■ **Problem to solve**:
Give again, word for word, every line below from the one that has "a prominent nose, and" through the one that has "Authorities are also", both included, and no others.

(Saved data entries)
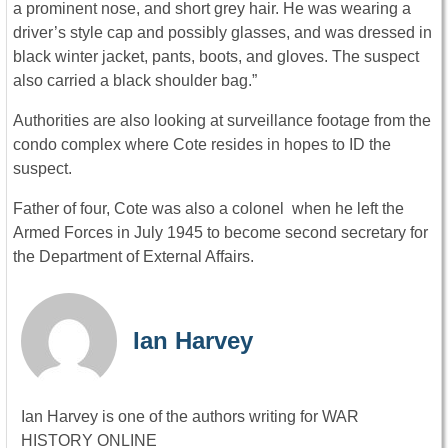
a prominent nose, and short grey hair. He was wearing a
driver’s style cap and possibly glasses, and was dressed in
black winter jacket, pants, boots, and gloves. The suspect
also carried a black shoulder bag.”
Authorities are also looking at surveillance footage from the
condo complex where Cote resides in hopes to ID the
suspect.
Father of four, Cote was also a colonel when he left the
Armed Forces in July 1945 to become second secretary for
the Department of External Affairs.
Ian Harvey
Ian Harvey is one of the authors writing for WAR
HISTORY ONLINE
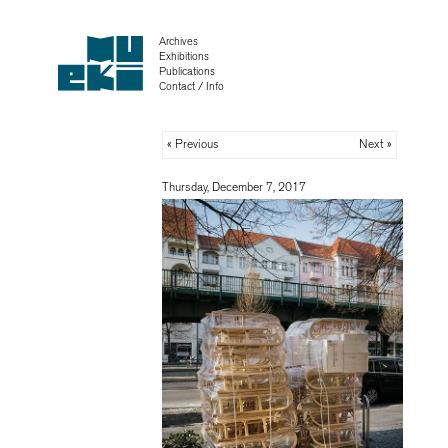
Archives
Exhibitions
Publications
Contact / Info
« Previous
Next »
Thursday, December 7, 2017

==

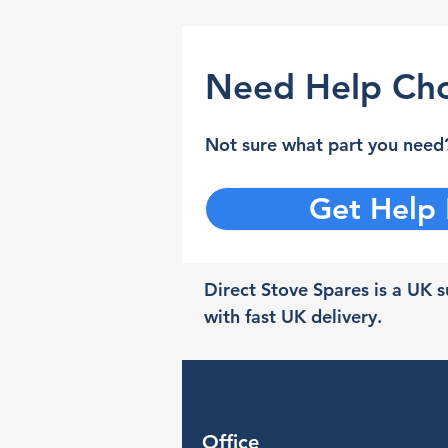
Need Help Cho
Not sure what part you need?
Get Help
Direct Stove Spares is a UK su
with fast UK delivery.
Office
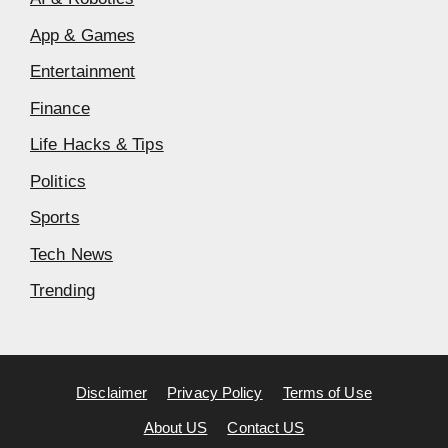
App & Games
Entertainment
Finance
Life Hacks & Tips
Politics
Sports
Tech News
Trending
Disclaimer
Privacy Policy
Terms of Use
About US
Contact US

■ **Problem solution**:
a prominent nose, and short grey hair. He was wearing a
driver’s style cap and possibly glasses, and was dressed in
black winter jacket, pants, boots, and gloves. The suspect
also carried a black shoulder bag.”
Authorities are also looking at surveillance footage from the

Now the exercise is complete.